- Instructions for the task: Extract every line in the material below that contains the word "instrument".

::::::

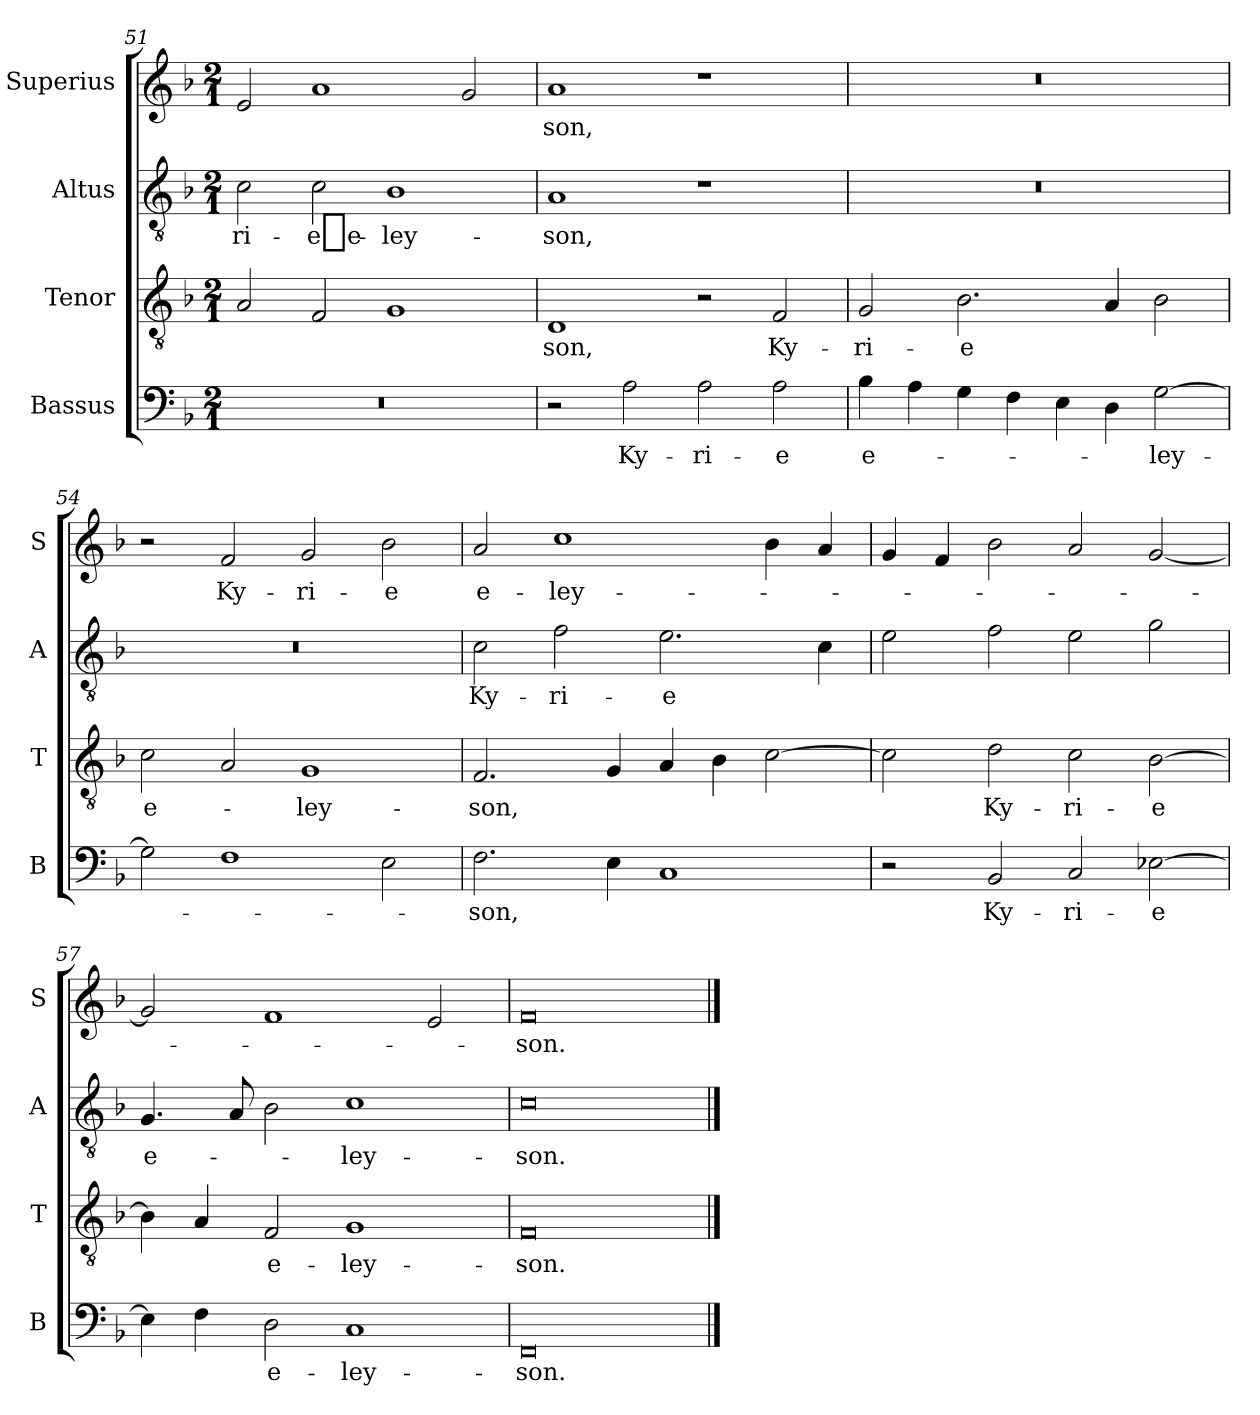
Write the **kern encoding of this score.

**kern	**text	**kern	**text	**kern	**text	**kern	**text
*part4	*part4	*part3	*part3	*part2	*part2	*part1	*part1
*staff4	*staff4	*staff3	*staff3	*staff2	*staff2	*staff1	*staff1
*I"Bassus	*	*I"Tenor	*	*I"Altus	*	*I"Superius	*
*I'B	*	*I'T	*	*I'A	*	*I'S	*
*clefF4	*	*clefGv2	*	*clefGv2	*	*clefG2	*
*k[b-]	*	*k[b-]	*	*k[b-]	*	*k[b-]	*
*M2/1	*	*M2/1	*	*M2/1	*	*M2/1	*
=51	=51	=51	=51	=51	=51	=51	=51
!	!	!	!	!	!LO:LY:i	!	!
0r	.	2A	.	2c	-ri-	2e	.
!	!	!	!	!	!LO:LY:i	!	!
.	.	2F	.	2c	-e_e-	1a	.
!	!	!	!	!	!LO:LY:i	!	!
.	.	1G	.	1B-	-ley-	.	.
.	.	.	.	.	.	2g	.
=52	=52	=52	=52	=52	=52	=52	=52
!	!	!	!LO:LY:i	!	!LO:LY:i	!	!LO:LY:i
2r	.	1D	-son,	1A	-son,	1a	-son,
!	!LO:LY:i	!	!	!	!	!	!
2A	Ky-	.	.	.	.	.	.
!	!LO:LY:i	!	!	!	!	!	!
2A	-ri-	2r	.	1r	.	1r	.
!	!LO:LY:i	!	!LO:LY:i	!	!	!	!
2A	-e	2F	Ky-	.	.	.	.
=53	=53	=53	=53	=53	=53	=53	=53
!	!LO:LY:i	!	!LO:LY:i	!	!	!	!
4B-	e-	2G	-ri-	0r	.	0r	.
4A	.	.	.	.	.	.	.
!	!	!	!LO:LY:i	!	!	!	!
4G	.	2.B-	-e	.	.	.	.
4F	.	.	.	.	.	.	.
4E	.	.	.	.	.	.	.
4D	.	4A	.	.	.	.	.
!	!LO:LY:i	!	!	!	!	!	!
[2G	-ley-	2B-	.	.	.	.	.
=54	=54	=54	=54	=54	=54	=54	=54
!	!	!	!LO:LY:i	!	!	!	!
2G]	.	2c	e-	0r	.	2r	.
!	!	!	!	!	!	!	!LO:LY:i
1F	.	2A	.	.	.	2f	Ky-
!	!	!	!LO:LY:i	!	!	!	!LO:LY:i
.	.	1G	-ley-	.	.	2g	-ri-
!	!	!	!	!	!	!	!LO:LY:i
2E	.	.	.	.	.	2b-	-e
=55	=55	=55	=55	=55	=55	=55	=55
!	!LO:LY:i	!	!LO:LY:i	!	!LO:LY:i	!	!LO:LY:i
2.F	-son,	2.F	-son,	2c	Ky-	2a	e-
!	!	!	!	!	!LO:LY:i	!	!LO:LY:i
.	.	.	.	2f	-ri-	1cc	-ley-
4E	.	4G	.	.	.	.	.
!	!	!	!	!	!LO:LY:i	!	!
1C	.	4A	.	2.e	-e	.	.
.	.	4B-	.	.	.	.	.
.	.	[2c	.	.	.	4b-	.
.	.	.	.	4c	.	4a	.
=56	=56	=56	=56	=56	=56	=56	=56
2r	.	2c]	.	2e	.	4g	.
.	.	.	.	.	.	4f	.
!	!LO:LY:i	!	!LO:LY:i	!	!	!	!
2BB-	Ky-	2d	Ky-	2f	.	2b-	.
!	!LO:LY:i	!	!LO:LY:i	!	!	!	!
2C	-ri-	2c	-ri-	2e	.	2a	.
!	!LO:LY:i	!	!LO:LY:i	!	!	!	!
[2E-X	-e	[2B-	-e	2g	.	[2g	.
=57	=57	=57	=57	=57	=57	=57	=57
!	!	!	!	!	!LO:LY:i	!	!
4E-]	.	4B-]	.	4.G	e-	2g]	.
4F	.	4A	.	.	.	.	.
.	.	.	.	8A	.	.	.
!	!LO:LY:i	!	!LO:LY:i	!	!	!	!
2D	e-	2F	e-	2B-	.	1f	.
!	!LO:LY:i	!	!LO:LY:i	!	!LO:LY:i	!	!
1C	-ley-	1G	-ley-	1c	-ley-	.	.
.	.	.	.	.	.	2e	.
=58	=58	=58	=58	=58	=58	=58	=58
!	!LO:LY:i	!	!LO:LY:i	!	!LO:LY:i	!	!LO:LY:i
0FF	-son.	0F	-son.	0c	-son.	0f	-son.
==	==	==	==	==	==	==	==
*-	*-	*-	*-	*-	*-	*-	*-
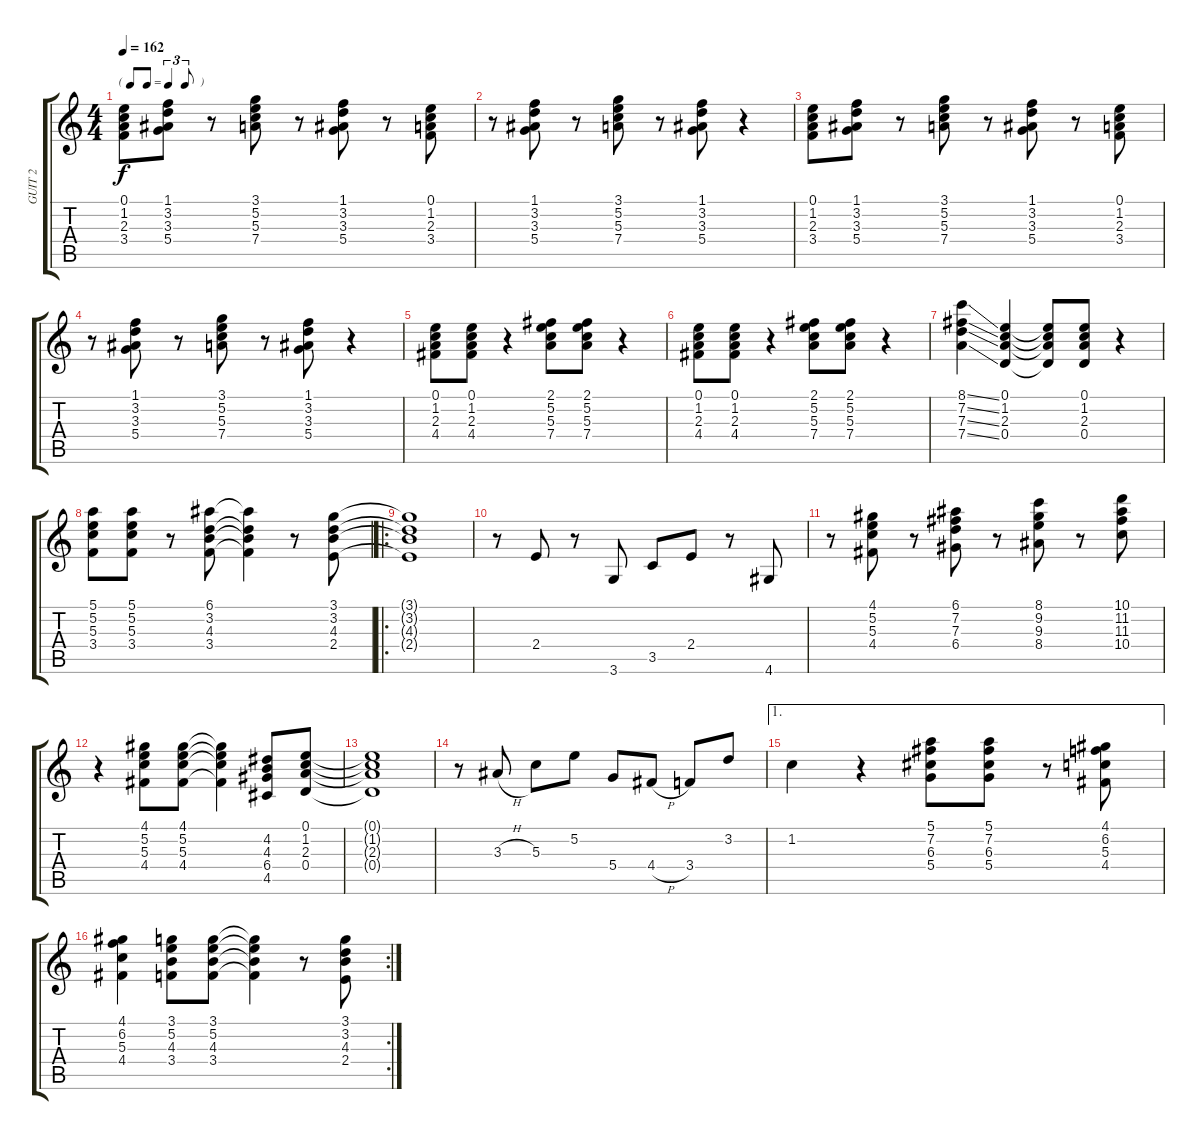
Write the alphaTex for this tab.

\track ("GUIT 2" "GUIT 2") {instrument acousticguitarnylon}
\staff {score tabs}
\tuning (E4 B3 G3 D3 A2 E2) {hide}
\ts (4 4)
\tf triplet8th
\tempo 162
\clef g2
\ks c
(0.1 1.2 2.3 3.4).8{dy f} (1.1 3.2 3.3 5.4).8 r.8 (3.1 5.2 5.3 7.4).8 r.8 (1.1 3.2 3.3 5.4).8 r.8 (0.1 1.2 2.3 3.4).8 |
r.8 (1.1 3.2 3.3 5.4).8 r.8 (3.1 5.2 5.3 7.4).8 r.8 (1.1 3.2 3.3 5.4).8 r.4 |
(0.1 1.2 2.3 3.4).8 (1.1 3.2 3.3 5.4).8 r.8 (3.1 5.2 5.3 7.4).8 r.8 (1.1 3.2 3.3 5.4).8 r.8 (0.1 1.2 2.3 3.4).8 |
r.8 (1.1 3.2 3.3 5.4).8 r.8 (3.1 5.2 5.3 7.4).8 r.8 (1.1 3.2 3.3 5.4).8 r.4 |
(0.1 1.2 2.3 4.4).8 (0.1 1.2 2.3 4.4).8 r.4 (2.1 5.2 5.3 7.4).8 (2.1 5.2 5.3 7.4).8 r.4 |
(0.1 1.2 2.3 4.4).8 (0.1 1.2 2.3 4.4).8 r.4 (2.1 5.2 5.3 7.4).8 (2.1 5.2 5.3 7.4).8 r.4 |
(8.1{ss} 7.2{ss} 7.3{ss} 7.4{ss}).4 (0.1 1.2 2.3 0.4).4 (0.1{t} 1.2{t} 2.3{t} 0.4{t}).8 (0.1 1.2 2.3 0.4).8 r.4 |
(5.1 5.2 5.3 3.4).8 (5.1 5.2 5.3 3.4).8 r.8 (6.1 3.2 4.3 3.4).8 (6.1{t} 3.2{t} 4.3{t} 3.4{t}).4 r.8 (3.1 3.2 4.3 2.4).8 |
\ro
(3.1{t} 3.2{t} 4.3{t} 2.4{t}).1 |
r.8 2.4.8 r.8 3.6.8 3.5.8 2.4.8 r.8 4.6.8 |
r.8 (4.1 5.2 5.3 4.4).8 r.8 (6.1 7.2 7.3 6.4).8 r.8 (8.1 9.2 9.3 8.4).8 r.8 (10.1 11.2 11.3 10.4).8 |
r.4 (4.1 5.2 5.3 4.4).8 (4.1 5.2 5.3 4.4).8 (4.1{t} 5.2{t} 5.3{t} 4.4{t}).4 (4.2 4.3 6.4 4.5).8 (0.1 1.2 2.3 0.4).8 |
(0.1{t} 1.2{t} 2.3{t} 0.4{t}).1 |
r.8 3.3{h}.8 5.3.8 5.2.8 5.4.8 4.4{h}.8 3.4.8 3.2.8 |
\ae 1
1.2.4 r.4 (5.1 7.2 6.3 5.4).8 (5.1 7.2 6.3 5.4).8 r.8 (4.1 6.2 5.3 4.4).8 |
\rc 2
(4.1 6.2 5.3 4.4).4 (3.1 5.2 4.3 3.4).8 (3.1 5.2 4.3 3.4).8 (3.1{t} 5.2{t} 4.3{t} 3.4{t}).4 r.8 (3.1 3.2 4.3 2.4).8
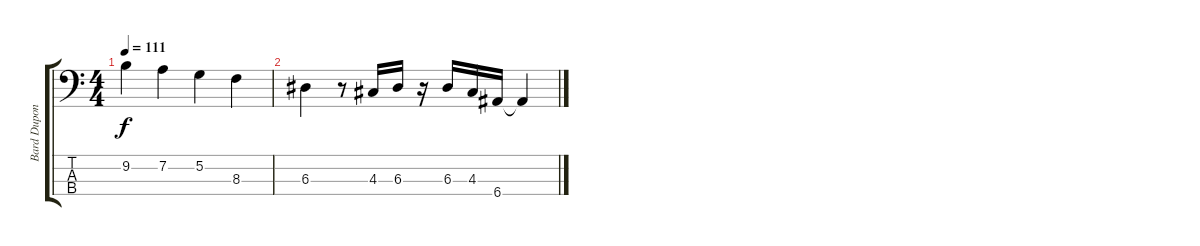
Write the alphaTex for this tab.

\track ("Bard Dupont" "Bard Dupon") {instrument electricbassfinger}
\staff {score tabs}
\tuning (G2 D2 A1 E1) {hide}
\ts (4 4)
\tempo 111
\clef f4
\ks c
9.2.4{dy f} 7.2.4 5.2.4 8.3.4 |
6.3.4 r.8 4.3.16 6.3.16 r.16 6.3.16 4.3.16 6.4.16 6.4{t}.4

::::::

- Correct output:
\track ("GUIT 2" "GUIT 2") {instrument acousticguitarnylon}
\track ("Bard Dupont" "Bard Dupon") {instrument electricbassfinger}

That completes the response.